The current study, CARES (Cabotegravir and Rilpivirine Long-Acting in Africa Study), included 512 adults from Uganda, Kenya, and South Africa who were HIV-positive and stable on first-line ART: tenofovir disoproxil fumarate (Viread) with lamivudine/emtricitabine and dolutegravir (Tivicay)/nevirapine/efavirenz (Sustiva). Participants needed to have a viral load of less than 50 copies/mL for at least 4-12 months before screening with no history of hepatitis B infection or virology failure. Pregnant patients were also excluded.
More than half of the participants (57.6%) were women, and median age was 42. They had been on first-line ART for a median 8 years. The vast majority were on the integrase strand transfer inhibitor (INSTI) regimen (92%) at screening.
Based on archived DNA analysis, 56.5% of the participants had viral subtype A1. In addition, 13.5% had rilpivirine resistance mutations (10.1% with intermediate/high-level resistance), and 16.1% had cabotegravir resistance mutations (8.3% intermediate/high-level).

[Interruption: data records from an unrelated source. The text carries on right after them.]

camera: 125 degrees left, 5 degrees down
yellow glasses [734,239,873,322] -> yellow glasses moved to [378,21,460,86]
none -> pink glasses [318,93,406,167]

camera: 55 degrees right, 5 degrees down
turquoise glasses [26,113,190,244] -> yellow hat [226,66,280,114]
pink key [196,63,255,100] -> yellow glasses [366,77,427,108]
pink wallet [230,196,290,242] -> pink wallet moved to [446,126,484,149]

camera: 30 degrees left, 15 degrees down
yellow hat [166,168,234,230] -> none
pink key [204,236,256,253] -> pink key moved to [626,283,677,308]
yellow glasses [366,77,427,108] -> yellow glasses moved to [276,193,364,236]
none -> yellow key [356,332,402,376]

The 255 patients in the injectable arm had an optional 4-week lead-in of oral cabotegravir/rilpivirine before receiving injections of 600-mg cabotegravir and 900-mg rilpivirine every 8 weeks. The other 257 patients remained on the oral ART. Trial retention at 48 weeks was 99%. Because the trial was testing a public health approach, viral load was monitored every 24 weeks instead of the once-monthly monitoring done in the licensing studies.
A sensitivity analysis confirmed the noninferiority of injectable cabotegravir/rilpivirine to oral ART, with an adjusted difference of -0.3% (95% CI -3.0 to 2.3).

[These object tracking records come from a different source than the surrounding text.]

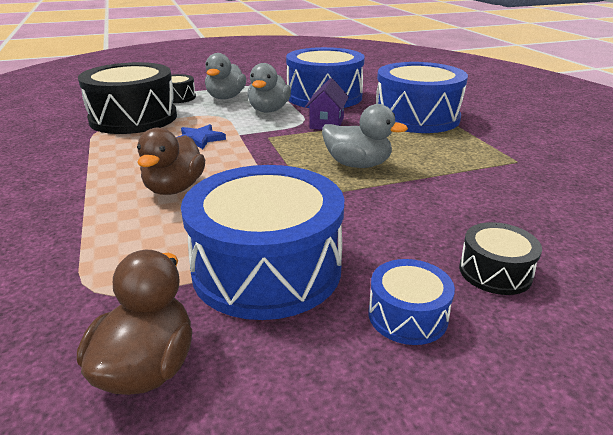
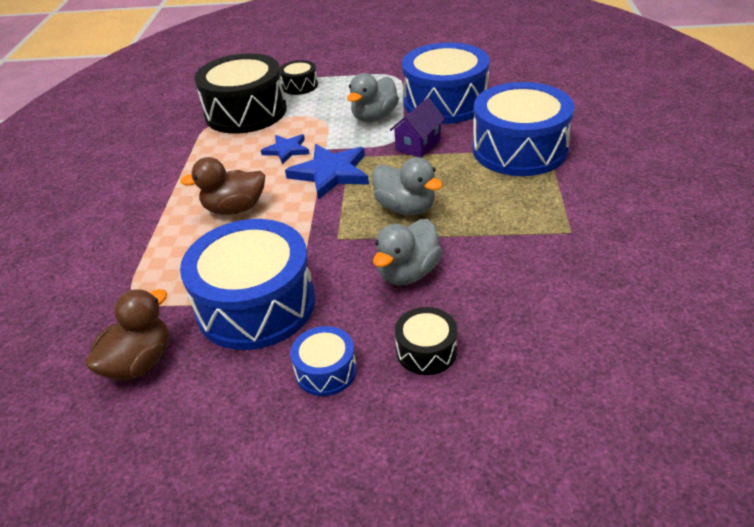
camera: 25 degrees right, 10 degrees up
brown duck [137,128,205,195] -> brown duck turned 45 degrees clockwise [180,157,265,215]
grey duck [205,53,246,99] -> grey duck moved to [373,219,442,285]
none -> blue star [285,144,369,200]

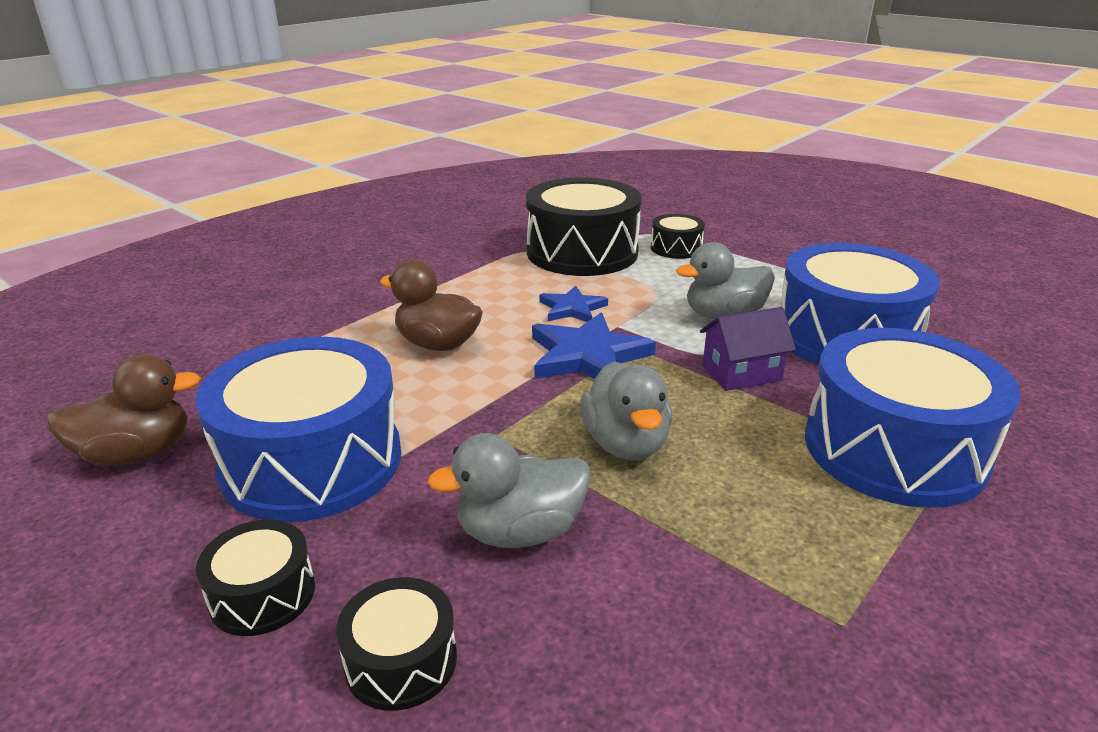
camera: 35 degrees right, 10 degrees down
blue drum [290,326,357,396] -> black drum [196,520,315,636]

The one patient who had confirmed virological failure at week 48 (8,608 copies/mL) was a female with subtype A1 and no NNRTI or INSTI mutations in the injectable group, and her viral suppression returned when she restarted oral ART. An additional male participant with subtype D in the injectable arm had unconfirmed virological failure (44,984 copies/mL) but died of non-HIV-related causes before he could return to oral ART. At baseline, he had no INSTI mutations but had the NNRTI resistance mutations K103N/S and E138A.

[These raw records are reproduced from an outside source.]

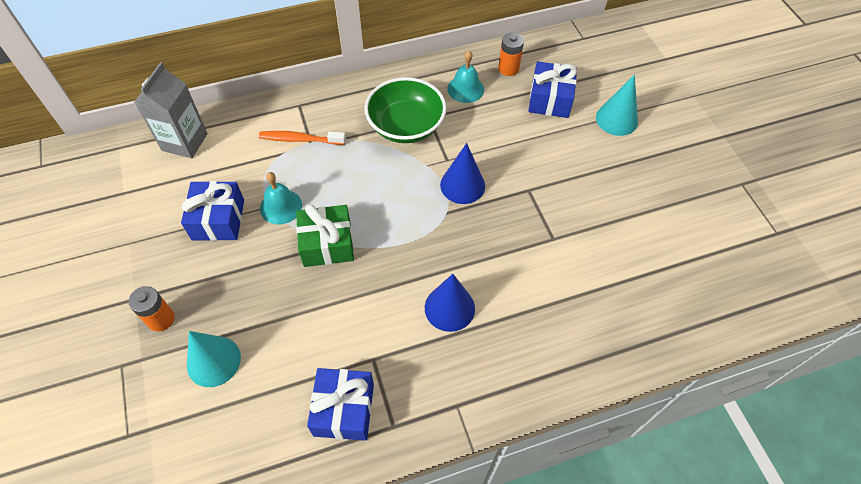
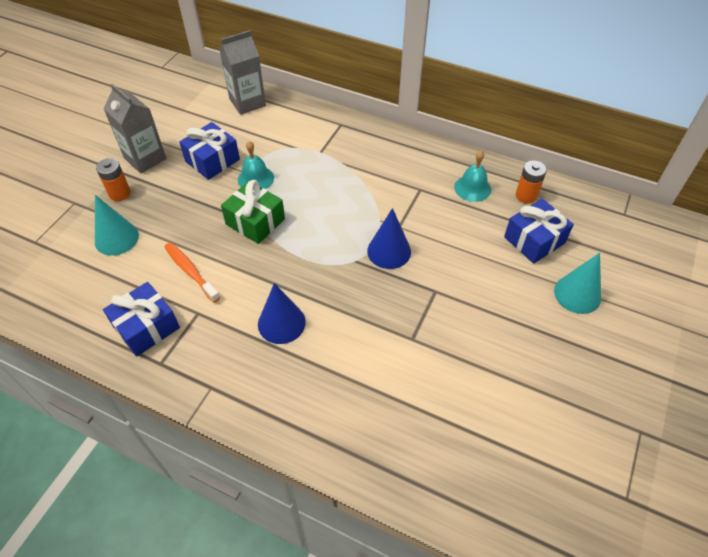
camera: 45 degrees right, 5 degrees down
orange toothbrush [259,131,346,145] -> orange toothbrush moved to [165,242,220,303]
green bowl [364,77,447,143] -> none
none -> grey carton [104,84,166,174]

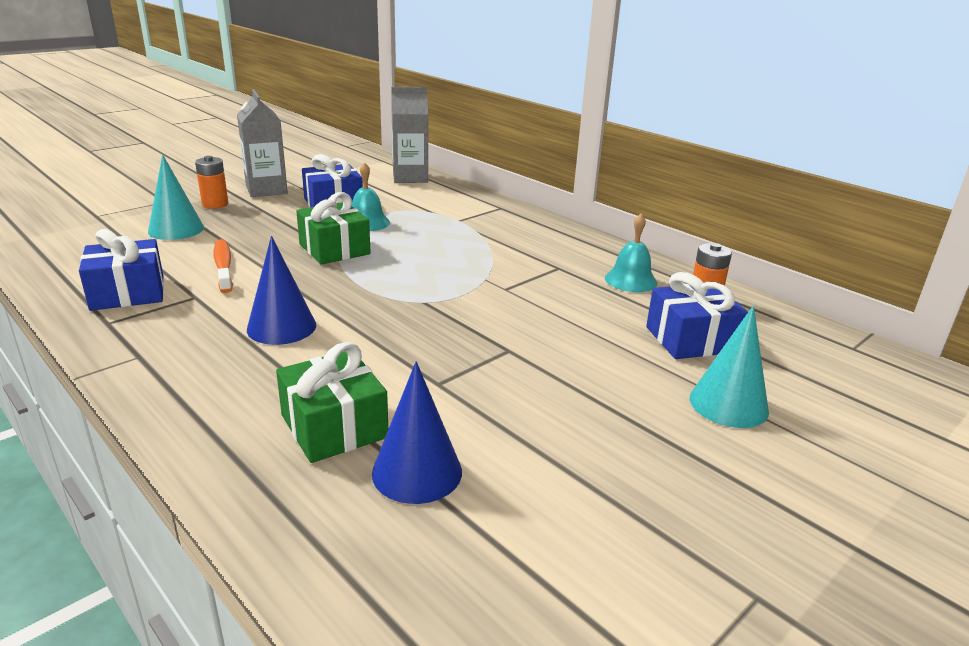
camera: 20 degrees right, 25 degrees down
blue cone [367,208,411,269] -> blue cone moved to [372,361,462,504]
none -> green gift [276,342,388,463]

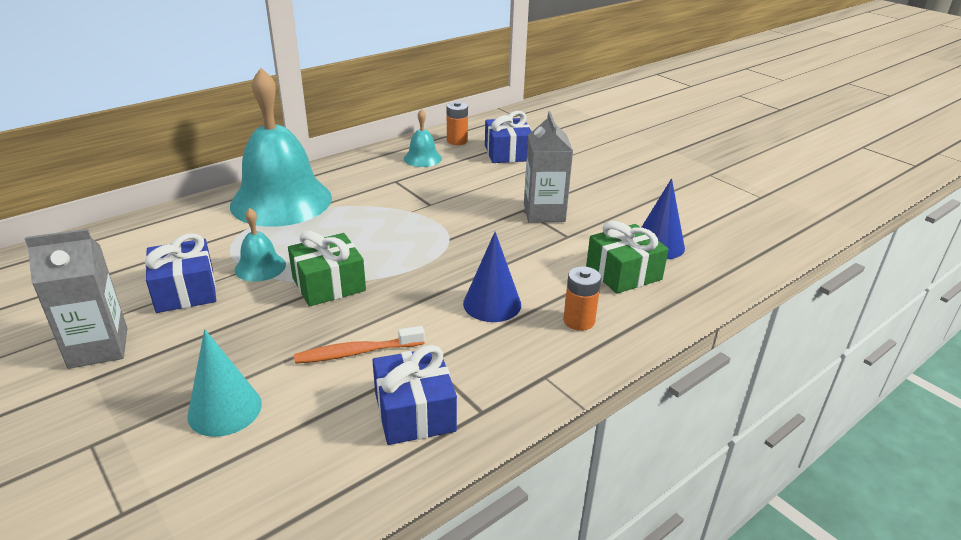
camera: 85 degrees left, 5 degrees up
orange battery [195,156,228,209] -> orange battery moved to [563,266,601,331]
grey carton [391,87,428,183] -> grey carton moved to [524,111,573,223]
turquoise cone [690,306,769,428] -> none
none -> turquoise bell [230,68,332,227]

The unexpectedly low rate of virologic failure in this trial may have occurred because the public health approach of far less frequent monitoring meant fewer opportunities to capture virologic failure, Rana said, "but at the end of the day, you're looking at noninferiority, and both arms had very high viral suppression."
Significantly more patients experienced grade ≥3 adverse events in the cabotegravir/rilpivirine group than the oral ART group (9.4% vs 3.9%), but the difference was non-significant for grade ≥3 adverse events related to the study drug (1.2% vs 0.8%). More adverse events overall occurred in the cabotegravir/rilpivirine group (86.3% vs 62.6%), but the difference lost significance after excluding injection-site reactions. Most injection-site reactions were grade 1 or 2, with only one patient experiencing a grade 3 nodule.
"Most people regarded the benefits of being on this therapy to far outweigh the transient pain and injection-site reactions," Paton said. Based on the HIV Treatment Satisfaction Questionnaire change version, treatment satisfaction scores increased in both groups but significantly more in the injectable group than in the oral ART group, with an adjusted mean difference of 10.4 (95% CI 8.7-12.2).
Disclosures
The research was funded by Janssen Pharmaceuticals.
Information on disclosures for Paton was not available.
Rana had no disclosures.
Primary Source
Conference on Retroviruses and Opportunistic Infections
Mutuluuza CK, et al "Randomized trial of cabotegravir and rilpivirine long-acting in Africa (CARES): week 48 results" CROI 2024; Abstract 00122.